Lottie in Russell Square, 1966
          I have overcome my fear of crossing streets. I just wait until the traffic thins a bit. It always does eventually; one has to be patient. I wait for a driver to signal me across. I felt terribly self-conscious and guilty in the beginning, holding up the traffic. I imagined all drivers cursed me for making them wait. I now think they have better things to do and probably only dimly see me as an unavoidable obstacle that will eventually remove itself.
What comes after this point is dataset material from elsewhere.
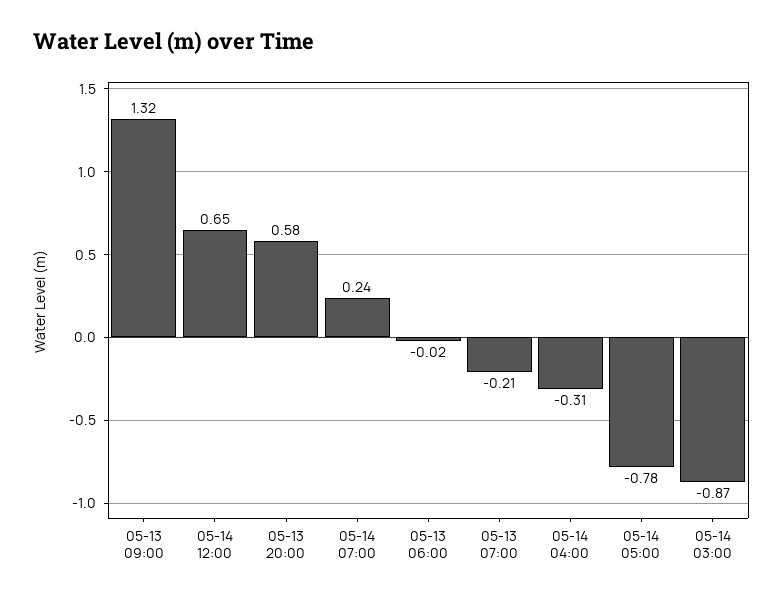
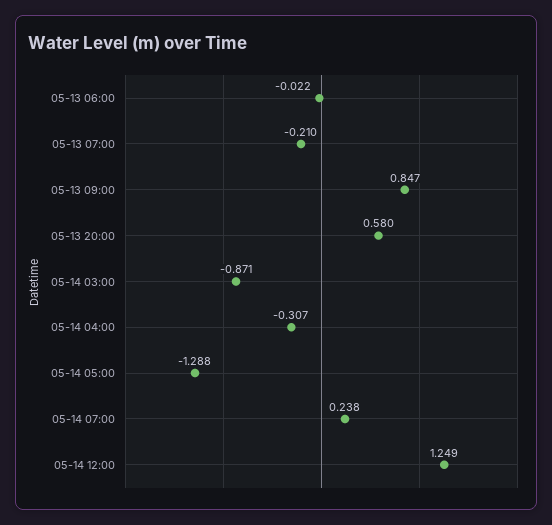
05-13 09:00: 1.32 -> 0.847
05-14 12:00: 0.65 -> 1.249
05-14 05:00: -0.78 -> -1.288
I still love bus drivers and heavy lorry drivers who wave me across and smile. Ours is a nice country to be lame in. People are friendly and patient. Abroad they are nothing of the sort. They are, on the whole, quite horrid. I have been hooted at and mudguards have brushed me and words have been called which I could fortunately not understand.

          Yes, I have been abroad. I suppose one could quite well travel round the world with a rubber-tipped stick in one's hand and dragging legs. I have not been that far, only across the Channel, but I got there and back again. My great worry was how to get on board a Channel steamer. Nothing could have been easier. A porter almost carried me on board, with my suitcase.